I think I’m learning something very important. At previous times in my life, I’ve noticed certain patterns to the way my anxiety expresses itself.
The fact that I haven’t been able to stop eating for two weeks is not among them.
At first, I thought “maybe I’m just really hungry because it’s really cold”. It was negative 8 degrees farenheit yesterday. It sure is cold. It sure has been cold all damn winter. But I haven’t been eating myself to death all winter.
No…I have a theory. I think that this is the “new” anxiety. Normally, anxiety makes me NOT eat. I’ve done a lot of light eating in my time. But I’ve been under constant, situational stress for three to four years, and the past two years have been especially challenging. The challenges of the past two years have put basic needs in question. When you hit that tier, shit gets hard to live with.
A few weeks ago, my anxiety became very insistent and I started having very easily provoked panic attacks. This is really great when you’re sitting at your desk at work, let me tell ya, and you start feeling like you are floating outside of your body. Wheeee! At least I knew what was happening, so I could make myself go for a walk around the parking lot, just to get some excess energy out of my body, and to try to direct the rest of it more productively.
Well I decided that I had to just do whatever I needed to do, in order to alleviate this anxiety. But I didn’t want to take meds – ativan can really leave a person a little wiped out, and not really productive. But I didn’t have much else I could do, short of avoiding the things that were triggering the panic (which I am also doing, out of necessity).

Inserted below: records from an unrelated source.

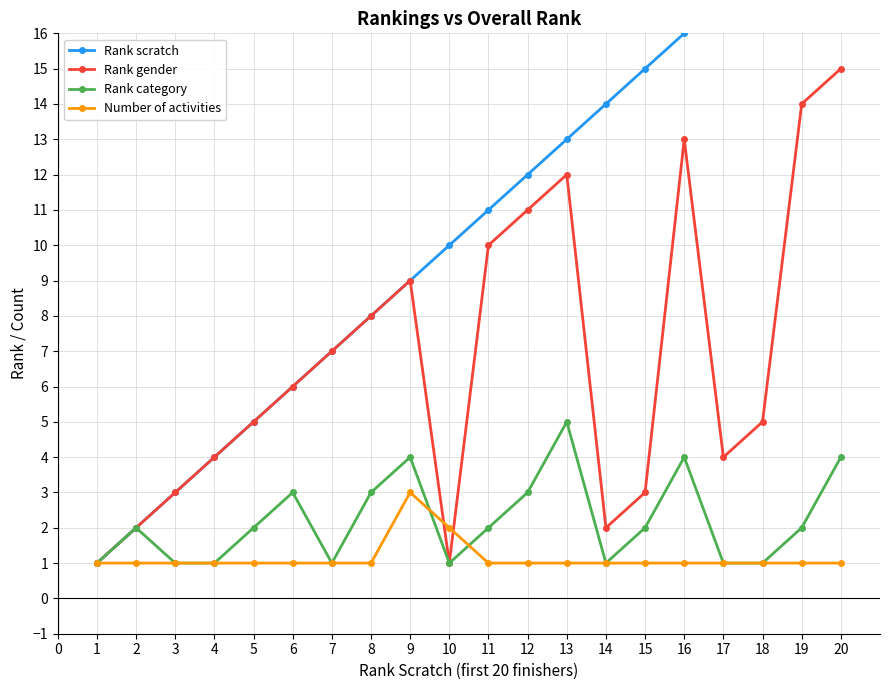

Is this an area chart (filled region under the line)?

No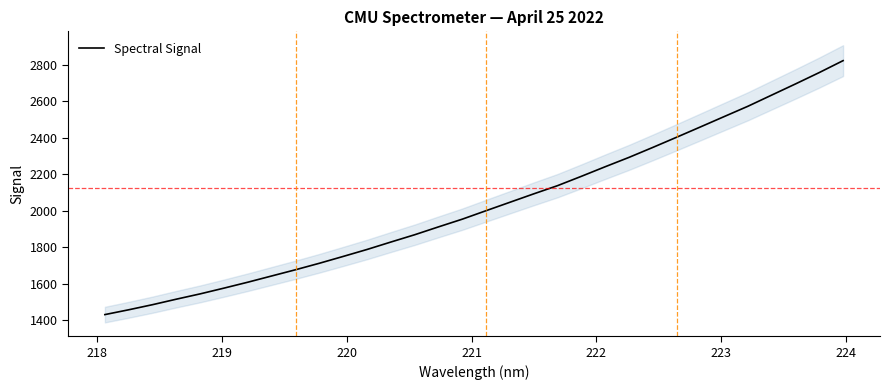

How many values are below 2000?

16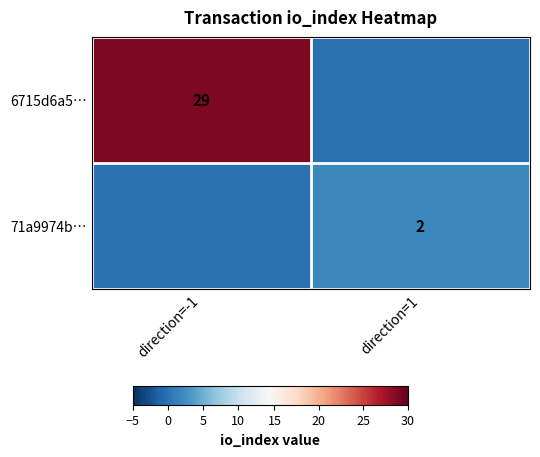

The 6715d6a5… series shows 29 at direction=-1. True or false?

True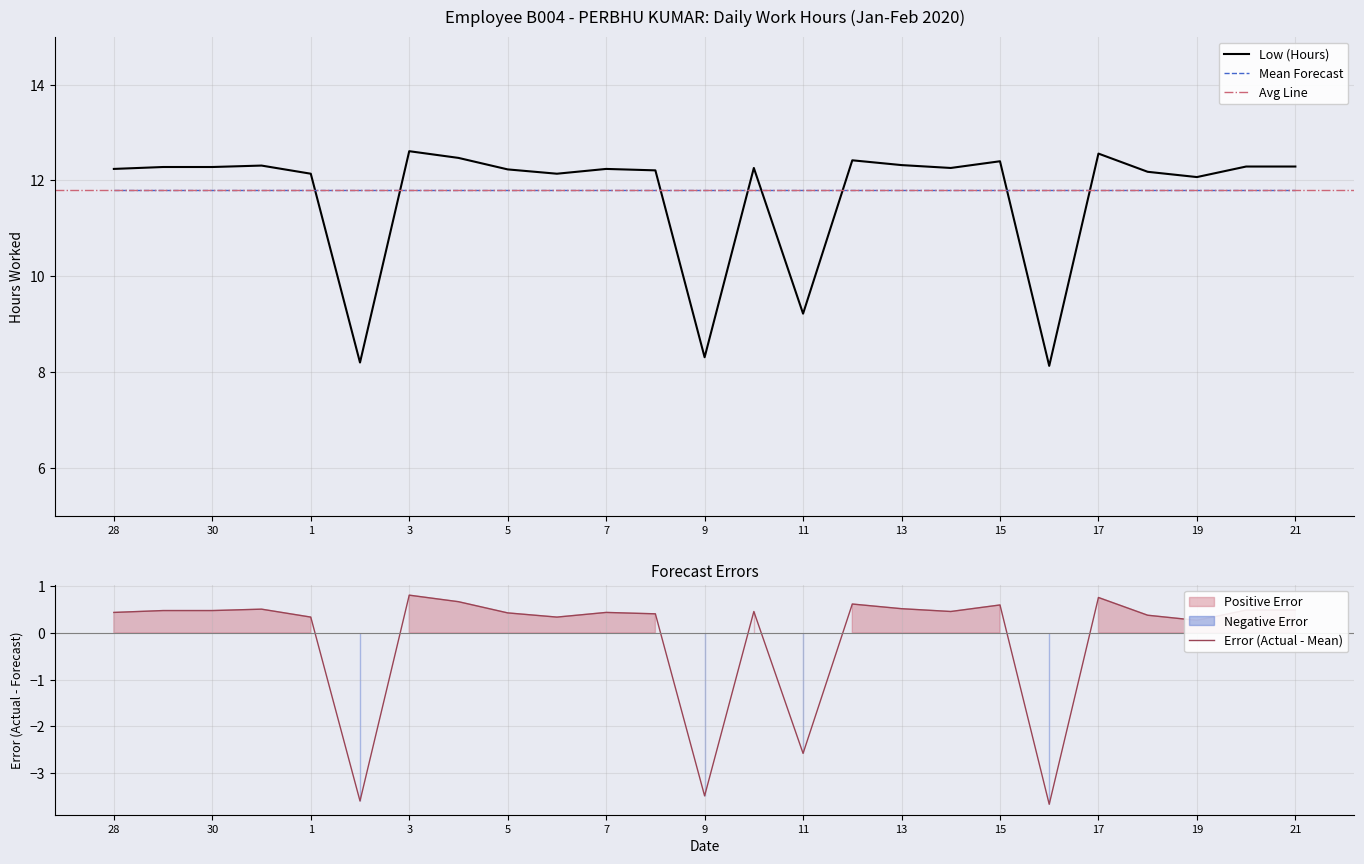

Reading left to right, transcribe all the data shown in this chart.

28=12.2	29=12.3	30=12.3	31=12.3	1=12.1	2=8.2	3=12.6	4=12.5	5=12.2	6=12.1	7=12.2	8=12.2	9=8.3	10=12.3	11=9.2	12=12.4	13=12.3	14=12.3	15=12.4	16=8.1	17=12.6	18=12.2	19=12.1	20=12.3	21=12.3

I read a quote on a friend’s Facebook Timeline that said something about how you have to seek peace in your life first, and let everything else follow, instead of saying “I’ll make everything perfect first and then I will seek peace” or something like that. So I realized I had to do this. I have been much gentler on myself, allowed myself to exist at a rate of speed that feels right, even if slow…but I don’t think the anxiety had left me. If anything, it seems to have left me unable to stop eating.
This shit will hunt you down no matter where you go. No matter where you run. No matter how you tell yourself that watching a marathon of true crime shows and hanging out with your dogs will make you feel better, anxiety’ll run you down like you’re just meat on legs. Mmmm, meat on legs – see what I mean? The anxiety wins. And I can’t stop stuffing my face.
I weigh 109-ish lbs…I mean weighed. I don’t know what I’m at now, but I have gone from almost fitting into my pants, to very nearly unable to even close my pants, in a matter of two weeks. I’m probably better nourished than I was, and heaven knows I could use a few more pounds, but I can’t afford new clothes, and it’s not making any of the stressors in my life go away.
I don’t even know what to “do” about it, I’m just noticing it now, and I guess I’ll have to think about it. And while I’m thinking about it, I’m going to have an 8th bowl of homemade potato leek soup, another bowl or two of homemade chicken tikka masala (I’ve already had three)…perhaps some cinnamon Chex (they’re gluten free, and delicious!) and more assuredly, I will be finishing off that half pint of black cherry gelato in the freezer. In fact, I think I’ll make a fresh hot waffle to scoop it onto. And wine. I’ll have a glass of wine.
I also need to create a new Category for this blog, entitled “anti-Coping Mechanisms”. No wait, maybe “Self Abuse”. Or perhaps “Recipes For When I Want To Do Nothing But Eat”.
What a metaphor this is. I’m stressed out about meeting my basic needs…so I go overkill on meeting basic needs?
It’s so odd to be able to analyze the hell out of this and not really be able to stop doing it.
Alright let’s be real, right now, I really don’t want to stop. First of all, this shit tastes good and second – if I stop, how will my anxiety manifest next?